Une loi avait été prise en 2014 [loi n°014/006 du 11 février 2014 portant amnistie pour faits insurrectionnels, faits de guerre et infractions politiques] couvrant la période allant du 18 janvier 2006 au 20 décembre 2014. Cette dernière n’avait pas pu faire libérer Eddy Kapend et ses compagnons car exclus par la période prise en compte par cette loi.

L’Association africaine de défense des droits de l’homme(ASADHO), avait en mai 2019, appelé le Président Félix Tshisekedi, qui était nouvellement investi à ” tenir totalement sa promesse de décrispation politique, en faisant aussi libérer tous les prisonniers amnistiés du dossier d’assassinat de Laurent Désiré Kabila “.

Pour l’ASADHO, le procès contre ” Kapend et consorts ” dans l’affaire d’assassinat de M’zée Laurent-Désiré Kabila, dirigé par la Cour d’Ordre militaire, avait été ” marqué par la violation de toutes les garanties constitutionnelles ” et  était ” inéquitable ” au regard des standards internationaux.

Par ailleurs, plusieurs décisions (accord, amnistie) avaient décidé de la libération d’Eddy Kapend et ses compagnons mais n’ont jamais été exécutées. C’est ce que l’ASADHO a qualifié d’injustice et des faits de discrimination.

Au nombre des exemples nous avons :  l’amnistie du 19 décembre 2005, la recommandation de la Commission africaine des Droits de l’Homme et des Peuples en novembre 2013, l’Accord de la Saint-Sylvestre en décembre 2016 sur la libération des prisonniers pour la décrispation politique.
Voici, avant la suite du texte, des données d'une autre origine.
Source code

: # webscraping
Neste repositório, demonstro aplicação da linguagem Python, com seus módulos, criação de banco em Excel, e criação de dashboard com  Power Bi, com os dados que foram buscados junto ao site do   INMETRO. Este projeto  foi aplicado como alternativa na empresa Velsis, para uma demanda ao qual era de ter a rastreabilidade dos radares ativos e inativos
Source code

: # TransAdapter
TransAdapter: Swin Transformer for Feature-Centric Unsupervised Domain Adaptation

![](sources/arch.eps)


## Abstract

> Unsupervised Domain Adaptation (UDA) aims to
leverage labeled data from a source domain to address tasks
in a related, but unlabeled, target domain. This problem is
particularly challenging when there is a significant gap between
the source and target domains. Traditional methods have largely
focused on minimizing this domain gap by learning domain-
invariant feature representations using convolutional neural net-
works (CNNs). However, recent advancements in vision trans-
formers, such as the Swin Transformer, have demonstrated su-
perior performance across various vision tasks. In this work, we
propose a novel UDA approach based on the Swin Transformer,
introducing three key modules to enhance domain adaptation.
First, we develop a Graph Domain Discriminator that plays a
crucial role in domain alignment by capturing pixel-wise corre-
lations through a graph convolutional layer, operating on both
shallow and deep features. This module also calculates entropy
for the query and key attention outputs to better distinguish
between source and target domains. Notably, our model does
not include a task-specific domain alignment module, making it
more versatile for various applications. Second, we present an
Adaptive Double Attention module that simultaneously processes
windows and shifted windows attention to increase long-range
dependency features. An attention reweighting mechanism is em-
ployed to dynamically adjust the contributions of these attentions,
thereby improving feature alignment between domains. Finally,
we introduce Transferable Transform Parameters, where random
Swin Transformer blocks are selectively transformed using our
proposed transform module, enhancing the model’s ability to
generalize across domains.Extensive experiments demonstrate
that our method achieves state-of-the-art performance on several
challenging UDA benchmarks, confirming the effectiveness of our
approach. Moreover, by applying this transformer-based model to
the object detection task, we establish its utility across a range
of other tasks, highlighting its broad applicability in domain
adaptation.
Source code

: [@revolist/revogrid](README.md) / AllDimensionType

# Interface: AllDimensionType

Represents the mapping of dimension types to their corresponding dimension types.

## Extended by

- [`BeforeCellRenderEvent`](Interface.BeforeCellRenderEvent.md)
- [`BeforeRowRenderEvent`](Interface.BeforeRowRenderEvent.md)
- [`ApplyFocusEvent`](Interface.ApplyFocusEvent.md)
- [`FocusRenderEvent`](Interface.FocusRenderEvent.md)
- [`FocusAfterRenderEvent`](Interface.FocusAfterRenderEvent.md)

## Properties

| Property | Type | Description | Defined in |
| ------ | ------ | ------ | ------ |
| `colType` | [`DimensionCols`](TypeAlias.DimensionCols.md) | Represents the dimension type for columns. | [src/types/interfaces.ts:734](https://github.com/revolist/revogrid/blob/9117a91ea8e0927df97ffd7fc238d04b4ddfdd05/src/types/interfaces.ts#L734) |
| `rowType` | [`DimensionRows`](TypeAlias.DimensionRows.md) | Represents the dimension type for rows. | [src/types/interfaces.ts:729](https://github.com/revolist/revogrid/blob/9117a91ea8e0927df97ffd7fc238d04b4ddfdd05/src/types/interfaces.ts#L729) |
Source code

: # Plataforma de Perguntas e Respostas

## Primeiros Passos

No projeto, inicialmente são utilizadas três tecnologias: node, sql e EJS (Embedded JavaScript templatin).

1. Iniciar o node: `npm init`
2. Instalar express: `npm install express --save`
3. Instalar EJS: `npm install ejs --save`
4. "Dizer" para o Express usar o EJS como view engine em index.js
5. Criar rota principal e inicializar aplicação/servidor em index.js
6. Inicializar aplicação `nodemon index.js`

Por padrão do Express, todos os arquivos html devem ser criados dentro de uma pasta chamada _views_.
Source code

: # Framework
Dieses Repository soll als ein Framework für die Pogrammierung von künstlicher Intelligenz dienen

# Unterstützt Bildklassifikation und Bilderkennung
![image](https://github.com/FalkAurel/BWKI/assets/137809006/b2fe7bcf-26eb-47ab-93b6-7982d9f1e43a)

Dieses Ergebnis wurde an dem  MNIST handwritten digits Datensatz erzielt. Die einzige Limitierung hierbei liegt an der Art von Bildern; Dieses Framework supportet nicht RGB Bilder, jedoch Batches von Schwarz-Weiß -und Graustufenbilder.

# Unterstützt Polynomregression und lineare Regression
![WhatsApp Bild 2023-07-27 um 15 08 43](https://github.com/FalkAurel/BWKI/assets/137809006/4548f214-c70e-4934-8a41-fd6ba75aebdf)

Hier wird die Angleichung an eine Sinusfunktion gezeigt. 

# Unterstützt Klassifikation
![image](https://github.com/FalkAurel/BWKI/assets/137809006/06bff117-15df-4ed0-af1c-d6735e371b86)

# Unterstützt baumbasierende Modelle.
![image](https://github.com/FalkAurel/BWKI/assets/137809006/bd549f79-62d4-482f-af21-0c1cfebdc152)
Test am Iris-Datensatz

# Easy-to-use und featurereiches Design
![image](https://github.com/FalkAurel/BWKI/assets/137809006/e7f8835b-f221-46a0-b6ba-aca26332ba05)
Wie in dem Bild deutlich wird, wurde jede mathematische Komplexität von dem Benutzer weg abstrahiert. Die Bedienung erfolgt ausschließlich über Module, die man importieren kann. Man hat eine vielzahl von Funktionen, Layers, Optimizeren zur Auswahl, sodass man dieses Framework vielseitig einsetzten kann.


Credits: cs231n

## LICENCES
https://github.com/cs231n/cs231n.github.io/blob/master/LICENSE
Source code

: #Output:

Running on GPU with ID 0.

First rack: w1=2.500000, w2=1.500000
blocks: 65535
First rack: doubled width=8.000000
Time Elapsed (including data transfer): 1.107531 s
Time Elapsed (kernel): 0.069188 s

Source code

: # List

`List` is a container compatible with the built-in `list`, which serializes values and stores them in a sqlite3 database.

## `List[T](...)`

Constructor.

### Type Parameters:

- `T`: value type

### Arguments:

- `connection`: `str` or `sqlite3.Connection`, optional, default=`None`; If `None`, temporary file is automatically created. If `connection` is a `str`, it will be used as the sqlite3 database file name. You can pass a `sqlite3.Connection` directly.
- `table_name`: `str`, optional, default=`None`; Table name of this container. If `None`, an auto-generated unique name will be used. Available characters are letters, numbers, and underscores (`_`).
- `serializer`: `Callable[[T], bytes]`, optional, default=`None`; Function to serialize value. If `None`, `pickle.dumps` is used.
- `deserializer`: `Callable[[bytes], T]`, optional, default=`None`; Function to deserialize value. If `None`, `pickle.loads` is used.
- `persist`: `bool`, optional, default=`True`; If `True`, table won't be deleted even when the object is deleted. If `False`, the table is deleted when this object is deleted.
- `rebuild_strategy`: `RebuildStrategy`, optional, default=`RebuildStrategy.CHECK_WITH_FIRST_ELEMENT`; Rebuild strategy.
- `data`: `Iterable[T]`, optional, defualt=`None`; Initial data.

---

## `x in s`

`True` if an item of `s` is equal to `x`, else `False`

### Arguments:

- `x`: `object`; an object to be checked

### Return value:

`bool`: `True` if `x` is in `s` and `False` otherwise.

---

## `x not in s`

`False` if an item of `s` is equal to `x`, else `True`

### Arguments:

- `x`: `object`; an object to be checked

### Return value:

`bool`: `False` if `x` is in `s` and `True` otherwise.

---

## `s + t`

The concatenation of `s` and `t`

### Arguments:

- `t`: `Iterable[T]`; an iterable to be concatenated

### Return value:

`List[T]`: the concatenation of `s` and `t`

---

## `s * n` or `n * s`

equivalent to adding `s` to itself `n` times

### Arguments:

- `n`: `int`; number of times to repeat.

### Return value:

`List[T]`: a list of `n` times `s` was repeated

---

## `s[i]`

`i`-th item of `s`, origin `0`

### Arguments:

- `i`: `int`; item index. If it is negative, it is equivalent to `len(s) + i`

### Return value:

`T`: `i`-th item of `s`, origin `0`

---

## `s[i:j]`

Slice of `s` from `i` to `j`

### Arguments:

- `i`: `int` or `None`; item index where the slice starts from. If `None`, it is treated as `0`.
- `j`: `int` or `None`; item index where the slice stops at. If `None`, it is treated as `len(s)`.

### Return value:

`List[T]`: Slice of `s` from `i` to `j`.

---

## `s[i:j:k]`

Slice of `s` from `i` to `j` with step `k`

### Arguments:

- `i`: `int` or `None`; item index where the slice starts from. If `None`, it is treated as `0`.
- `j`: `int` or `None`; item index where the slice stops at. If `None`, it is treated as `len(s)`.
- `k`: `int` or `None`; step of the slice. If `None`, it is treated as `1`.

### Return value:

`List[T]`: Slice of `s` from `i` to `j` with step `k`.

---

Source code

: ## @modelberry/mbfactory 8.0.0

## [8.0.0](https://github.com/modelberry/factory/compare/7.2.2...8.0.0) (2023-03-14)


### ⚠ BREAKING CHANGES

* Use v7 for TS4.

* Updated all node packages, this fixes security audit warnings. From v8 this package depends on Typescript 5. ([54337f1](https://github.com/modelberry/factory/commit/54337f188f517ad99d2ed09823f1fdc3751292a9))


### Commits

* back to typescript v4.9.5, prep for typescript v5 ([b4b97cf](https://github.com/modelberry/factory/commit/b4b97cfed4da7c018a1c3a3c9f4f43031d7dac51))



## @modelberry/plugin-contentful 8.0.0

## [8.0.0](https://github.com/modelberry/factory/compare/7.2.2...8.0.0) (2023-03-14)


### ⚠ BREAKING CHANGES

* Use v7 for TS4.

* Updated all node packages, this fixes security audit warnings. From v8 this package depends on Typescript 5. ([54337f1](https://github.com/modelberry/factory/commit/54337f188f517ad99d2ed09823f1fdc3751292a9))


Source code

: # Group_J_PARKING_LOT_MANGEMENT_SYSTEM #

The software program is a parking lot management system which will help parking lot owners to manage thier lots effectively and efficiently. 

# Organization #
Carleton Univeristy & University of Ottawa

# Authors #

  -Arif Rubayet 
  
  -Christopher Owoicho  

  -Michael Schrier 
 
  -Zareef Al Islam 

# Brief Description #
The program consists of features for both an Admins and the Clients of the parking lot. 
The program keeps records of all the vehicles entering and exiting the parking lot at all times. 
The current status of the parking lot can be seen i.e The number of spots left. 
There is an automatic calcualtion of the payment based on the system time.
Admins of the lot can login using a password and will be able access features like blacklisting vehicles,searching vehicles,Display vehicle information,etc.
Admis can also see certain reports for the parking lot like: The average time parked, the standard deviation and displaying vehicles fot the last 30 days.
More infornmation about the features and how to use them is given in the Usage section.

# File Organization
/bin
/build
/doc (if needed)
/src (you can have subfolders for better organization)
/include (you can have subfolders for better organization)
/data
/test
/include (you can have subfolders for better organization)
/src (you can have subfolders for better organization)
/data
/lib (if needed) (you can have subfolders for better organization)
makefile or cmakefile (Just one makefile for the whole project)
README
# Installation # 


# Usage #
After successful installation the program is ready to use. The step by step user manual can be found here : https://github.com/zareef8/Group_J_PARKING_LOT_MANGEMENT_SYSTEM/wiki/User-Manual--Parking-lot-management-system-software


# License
La Cour d’Ordre militaire créée par un décret de Mzee Laurent-Désiré Kabila le 27 mai 1997, avait ouvert à partir de mars 2002, un procès pour juger les assassins présumés du président Laurent-Désiré Kabila, tué dans son bureau le 16 janvier 2001. A l’issue du jugement rendu le 7 janvier 2003 à la Prison centrale de Makala, 30 peines de mort furent prononcées sur les 115 prévenus jugés dont une condamnation à mort pour le colonel Eddy Kapend, non encore exécutée depuis bientôt 20 ans.